PORT-AU-PRINCE, Haiti — Canada warned its citizens on Friday to avoid all travel to Haiti, citing over a week of violent protests that have called for President Jovenel Moïse of Haiti to resign, despite his promise of economic measures to quell the demonstrations.
Citing civil unrest throughout the country, Canada’s government warned that the security situation there “could deteriorate quickly” and urged its citizens to consider leaving. A day earlier, the United States issued its own travel advisory.
Late Thursday, President Moïse said during a televised address that he would not surrender the country to armed gangs and drug dealers, and he accused people of freeing prisoners to kill him. It was the first time he had spoken since the demonstrations began, and he made another call for dialogue with the opposition.
“I heard the voice of the people. I know the problems that torment them. That’s why the government has taken a lot of measures,” he said. “I asked the prime minister to come and explain them and implement them without delay in order to relieve misery.”
He said Prime Minister Jean-Henry Ceant would share details of the new economic measures Friday.
The announcement followed days of demonstrations by protesters angry about skyrocketing inflation and the government’s failure to prosecute embezzlement from a multibillion-dollar, Venezuela-sponsored program that sent discounted oil to Haiti. Few believe the government will take any steps to alleviate the crisis.
“The president has been lying to the nation,” said Marco Jean-Baptiste, a 41-year-old mechanic who has been unable to work since the demonstrations began and worries about his three children.
Protesters have blocked roads across Haiti, as food, water and gas have become scarce. Schools, businesses and government offices remain closed.
Widler Saintil, a 35-year-old shop owner, said he has been forced to reduce the amount of food he eats because he can’t afford to buy as much milk, bread, sugar, rice or beans as before. He also has been unable to work or send his two children to school.

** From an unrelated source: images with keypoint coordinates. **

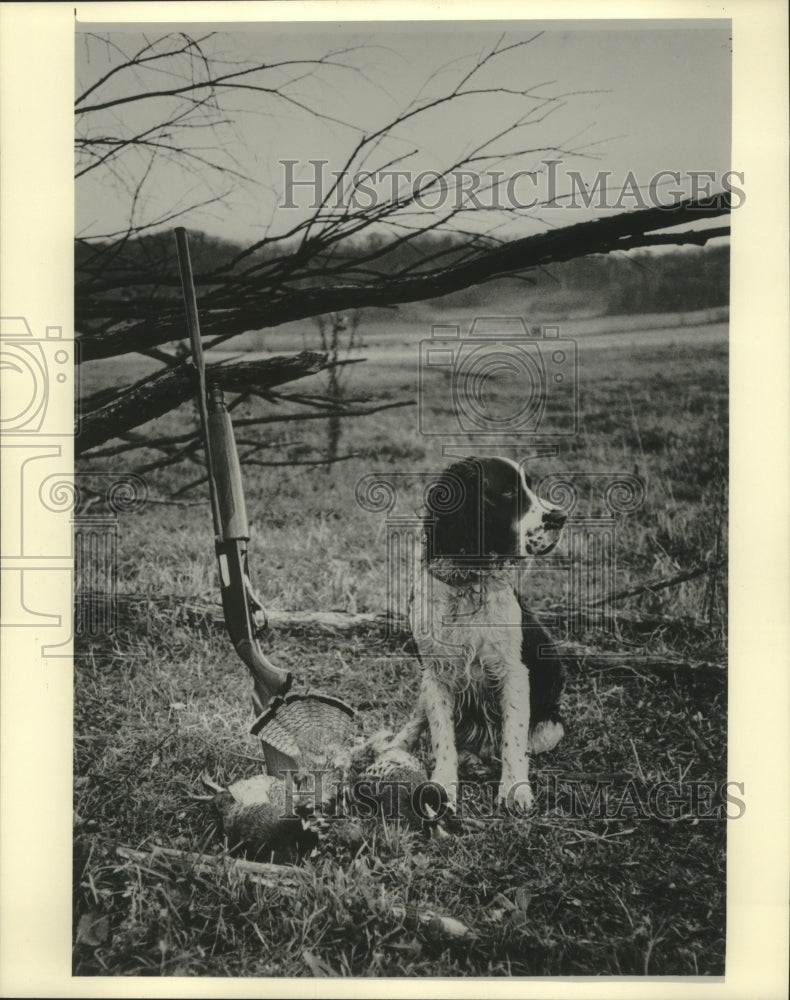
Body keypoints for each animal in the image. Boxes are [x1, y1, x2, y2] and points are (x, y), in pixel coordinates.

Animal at [396, 458, 568, 812]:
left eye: (529, 487)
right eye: (508, 492)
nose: (560, 517)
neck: (468, 584)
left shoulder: (513, 673)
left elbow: (514, 738)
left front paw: (515, 789)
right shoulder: (435, 674)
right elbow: (441, 735)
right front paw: (443, 785)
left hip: (552, 725)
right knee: (415, 723)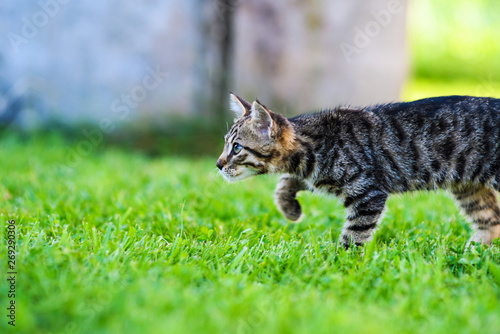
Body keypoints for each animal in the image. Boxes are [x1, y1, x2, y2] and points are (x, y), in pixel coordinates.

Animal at [217, 92, 500, 247]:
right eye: (225, 144)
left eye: (237, 148)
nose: (218, 164)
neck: (313, 144)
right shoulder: (311, 174)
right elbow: (286, 182)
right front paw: (290, 208)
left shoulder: (368, 193)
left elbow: (355, 233)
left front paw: (341, 264)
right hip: (468, 187)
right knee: (491, 221)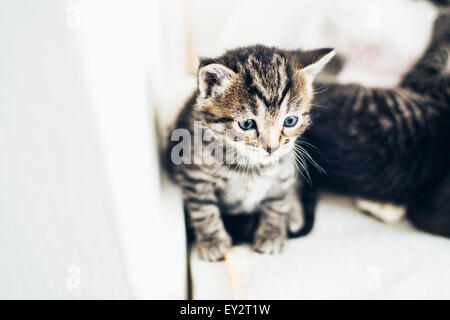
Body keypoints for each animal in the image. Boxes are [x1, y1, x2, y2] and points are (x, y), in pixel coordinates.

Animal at [168, 45, 334, 260]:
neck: (252, 164)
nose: (272, 148)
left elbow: (278, 202)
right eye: (247, 124)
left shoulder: (284, 172)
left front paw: (271, 234)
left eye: (290, 121)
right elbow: (203, 208)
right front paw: (213, 241)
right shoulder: (194, 174)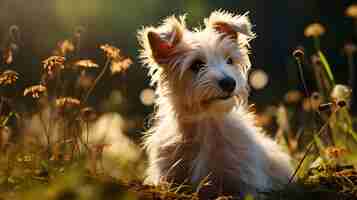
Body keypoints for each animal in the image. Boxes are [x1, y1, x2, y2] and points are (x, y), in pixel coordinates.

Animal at [138, 10, 290, 197]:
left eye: (229, 60)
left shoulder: (244, 182)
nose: (229, 83)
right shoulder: (169, 178)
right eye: (196, 65)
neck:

“The situation has gotten worse,” he said, adding that he will take part in the demonstrations until the president resigns.
Mr. Moïse was sworn in as president in February 2017 for a five-year term and promised to fight corruption and bring investment and jobs to one of the least developed nations in the world. His swearing-in marked Haiti’s return to constitutional rule a year after ex-President Michel Martelly left office without an elected successor, amid waves of opposition protests and a political stalemate that resulted in suspended elections.
Mr. Moïse is a businessman from northern Haiti and had never run for office until he was handpicked by Mr. Martelly in 2015 to be the Tet Kale Party’s candidate.
On Thursday, the United States State Department issued a travel advisory warning people not to travel to Haiti because of crime and civil unrest. It recalled all nonemergency American personnel and their families, and warned that it had limited ability to provide emergency services to American citizens in the country.
Some tourists and missionary groups along with foreign doctors and nurses have been unable to leave Haiti because protests and barricades have blocked access to the airport, according to social media posts.